» Task list
**A.** In the forum thread, what is the school where he picks up his child on Fridays opposite?
**B.** Transcribe everything in the forum thread from "If he can’t" down to "that is alot.".

» Study text
.....

Skybluepinky · 09/02/2026 13:43

Is it him or you that wants it to stop, as it doesn’t sound like he is doing much to stop it?

Blades2 · 09/02/2026 13:46

If he can’t grow a spine he shouldn’t be having unprotected sex with so many women 🤮

GertrudePerkinsPaperyThing · 09/02/2026 13:49

There’s probably not an awful lot you can do. You can tell him how you feel, but you can’t make someone listen.

Can you just ignore? There’s probably very little else you can do if he’s not willing to set a boundary. You can only have boundaries of your own re any contact with you.

He does have 3 children with 3 women now - and that is alot.

I can see why you wouldn’t want to jump to end the relationship, but you can’t fix it either if he doesn’t want it fixed.

Wafflecakes · 09/02/2026 13:56

I’m just put in a crappy position, he’s firm with her and tells her bluntly as in his own words “she drives him mad” and hes happy to do this, but then she will probably make contact difficult with his child which negatively effects him and his child.
or I shut up and put up but I’m not willing to do that, this is beyond the realms of normal behaviour.

She knows what’s happening due to making plans for his child. A birthday party can his child attend? She turns up. He picks up child from school on a Friday, the school is opposite a pub and that’s where they always go for work drinks on a Friday afternoon. She has turned up there on his pick up days with some silly excuse like he doesn’t have his football socks so she has had to bring them ( and turn up an hour earlier than child finishes school then insists on staying so she can see child as she won’t see them for two days)

.....

» Study material
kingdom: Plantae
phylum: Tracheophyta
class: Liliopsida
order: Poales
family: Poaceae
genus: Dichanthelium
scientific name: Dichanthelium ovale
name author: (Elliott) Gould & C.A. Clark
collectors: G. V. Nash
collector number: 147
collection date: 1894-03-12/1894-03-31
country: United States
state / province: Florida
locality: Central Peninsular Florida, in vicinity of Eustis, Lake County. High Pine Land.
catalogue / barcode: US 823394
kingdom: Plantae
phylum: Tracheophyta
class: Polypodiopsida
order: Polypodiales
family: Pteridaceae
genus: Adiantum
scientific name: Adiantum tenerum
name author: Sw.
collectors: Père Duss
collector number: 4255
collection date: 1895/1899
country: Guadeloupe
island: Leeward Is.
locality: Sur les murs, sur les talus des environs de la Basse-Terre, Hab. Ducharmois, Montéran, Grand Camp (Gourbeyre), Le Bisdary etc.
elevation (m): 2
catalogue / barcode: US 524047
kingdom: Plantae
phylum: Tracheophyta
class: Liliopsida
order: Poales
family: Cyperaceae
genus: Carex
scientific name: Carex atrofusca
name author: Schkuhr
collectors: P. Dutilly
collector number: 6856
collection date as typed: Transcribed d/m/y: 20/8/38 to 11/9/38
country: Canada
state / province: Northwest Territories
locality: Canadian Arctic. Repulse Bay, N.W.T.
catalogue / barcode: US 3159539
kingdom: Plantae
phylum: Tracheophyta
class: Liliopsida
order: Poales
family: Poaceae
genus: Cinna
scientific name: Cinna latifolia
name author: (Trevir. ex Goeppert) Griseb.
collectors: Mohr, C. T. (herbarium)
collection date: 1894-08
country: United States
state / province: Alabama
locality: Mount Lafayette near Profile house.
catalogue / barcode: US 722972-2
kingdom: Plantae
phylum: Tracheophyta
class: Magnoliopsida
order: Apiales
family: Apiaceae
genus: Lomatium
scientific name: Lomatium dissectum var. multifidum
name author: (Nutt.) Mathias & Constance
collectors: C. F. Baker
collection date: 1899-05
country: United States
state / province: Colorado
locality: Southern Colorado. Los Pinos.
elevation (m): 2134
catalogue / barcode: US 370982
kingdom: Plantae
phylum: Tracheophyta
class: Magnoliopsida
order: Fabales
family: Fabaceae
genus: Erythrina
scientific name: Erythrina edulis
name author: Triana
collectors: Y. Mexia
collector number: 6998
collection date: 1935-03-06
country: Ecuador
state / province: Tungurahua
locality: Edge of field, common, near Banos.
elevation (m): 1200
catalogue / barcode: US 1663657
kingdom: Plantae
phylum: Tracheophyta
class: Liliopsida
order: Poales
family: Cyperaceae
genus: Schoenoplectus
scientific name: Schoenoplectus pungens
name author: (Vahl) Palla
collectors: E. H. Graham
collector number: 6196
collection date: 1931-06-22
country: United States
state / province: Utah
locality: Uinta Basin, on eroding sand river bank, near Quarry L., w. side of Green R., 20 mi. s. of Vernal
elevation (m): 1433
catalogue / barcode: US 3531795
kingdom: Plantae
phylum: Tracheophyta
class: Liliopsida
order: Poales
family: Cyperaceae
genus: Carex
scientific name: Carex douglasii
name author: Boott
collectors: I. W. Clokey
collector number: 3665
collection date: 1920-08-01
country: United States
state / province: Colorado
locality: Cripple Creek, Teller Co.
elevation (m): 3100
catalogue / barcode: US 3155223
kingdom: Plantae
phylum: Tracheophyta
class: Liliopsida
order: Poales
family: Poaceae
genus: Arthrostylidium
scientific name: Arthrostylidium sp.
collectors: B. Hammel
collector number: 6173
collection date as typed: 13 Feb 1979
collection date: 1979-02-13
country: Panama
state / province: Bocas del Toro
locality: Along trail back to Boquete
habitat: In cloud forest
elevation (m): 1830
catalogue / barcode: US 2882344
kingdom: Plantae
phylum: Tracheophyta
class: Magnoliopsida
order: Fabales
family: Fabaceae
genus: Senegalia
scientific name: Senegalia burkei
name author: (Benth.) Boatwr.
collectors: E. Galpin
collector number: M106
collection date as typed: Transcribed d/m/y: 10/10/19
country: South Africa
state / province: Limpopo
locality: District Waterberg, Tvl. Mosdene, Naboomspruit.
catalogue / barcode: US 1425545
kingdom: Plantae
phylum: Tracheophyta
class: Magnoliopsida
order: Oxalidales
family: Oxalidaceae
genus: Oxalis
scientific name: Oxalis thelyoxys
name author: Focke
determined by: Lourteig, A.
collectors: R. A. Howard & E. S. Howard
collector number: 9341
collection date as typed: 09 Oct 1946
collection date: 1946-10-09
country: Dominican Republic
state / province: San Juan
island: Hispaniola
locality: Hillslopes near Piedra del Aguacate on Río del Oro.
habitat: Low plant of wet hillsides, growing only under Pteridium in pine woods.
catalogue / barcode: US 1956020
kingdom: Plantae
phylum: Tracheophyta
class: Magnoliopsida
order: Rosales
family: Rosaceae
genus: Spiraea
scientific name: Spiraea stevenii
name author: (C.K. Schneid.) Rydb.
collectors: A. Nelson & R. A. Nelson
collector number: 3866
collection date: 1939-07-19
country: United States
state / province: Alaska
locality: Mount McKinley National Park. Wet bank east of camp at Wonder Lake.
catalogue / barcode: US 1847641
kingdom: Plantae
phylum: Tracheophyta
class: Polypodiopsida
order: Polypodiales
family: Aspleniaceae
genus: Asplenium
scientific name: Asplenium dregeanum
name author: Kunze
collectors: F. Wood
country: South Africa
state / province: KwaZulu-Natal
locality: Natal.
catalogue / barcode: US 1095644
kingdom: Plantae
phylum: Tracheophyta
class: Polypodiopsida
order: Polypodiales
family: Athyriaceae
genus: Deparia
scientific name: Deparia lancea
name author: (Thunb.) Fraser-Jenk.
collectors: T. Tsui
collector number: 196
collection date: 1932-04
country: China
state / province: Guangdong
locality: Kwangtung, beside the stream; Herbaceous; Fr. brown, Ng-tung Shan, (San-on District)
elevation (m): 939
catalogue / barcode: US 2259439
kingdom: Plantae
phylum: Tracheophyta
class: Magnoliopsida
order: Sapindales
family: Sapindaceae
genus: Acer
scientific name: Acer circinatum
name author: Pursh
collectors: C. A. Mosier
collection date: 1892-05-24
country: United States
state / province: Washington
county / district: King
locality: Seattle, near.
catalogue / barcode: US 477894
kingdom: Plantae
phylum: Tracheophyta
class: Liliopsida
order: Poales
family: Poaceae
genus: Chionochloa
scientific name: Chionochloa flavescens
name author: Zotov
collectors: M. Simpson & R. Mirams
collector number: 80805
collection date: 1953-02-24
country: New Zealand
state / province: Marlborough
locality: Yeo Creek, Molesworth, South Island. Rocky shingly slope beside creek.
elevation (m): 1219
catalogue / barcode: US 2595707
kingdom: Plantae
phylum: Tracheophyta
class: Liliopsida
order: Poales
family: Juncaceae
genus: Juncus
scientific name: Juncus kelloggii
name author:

.....

» Responses for each task
**A.** A pub.

**B.**
If he can’t grow a spine he shouldn’t be having unprotected sex with so many women 🤮

GertrudePerkinsPaperyThing · 09/02/2026 13:49

There’s probably not an awful lot you can do. You can tell him how you feel, but you can’t make someone listen.

Can you just ignore? There’s probably very little else you can do if he’s not willing to set a boundary. You can only have boundaries of your own re any contact with you.

He does have 3 children with 3 women now - and that is alot.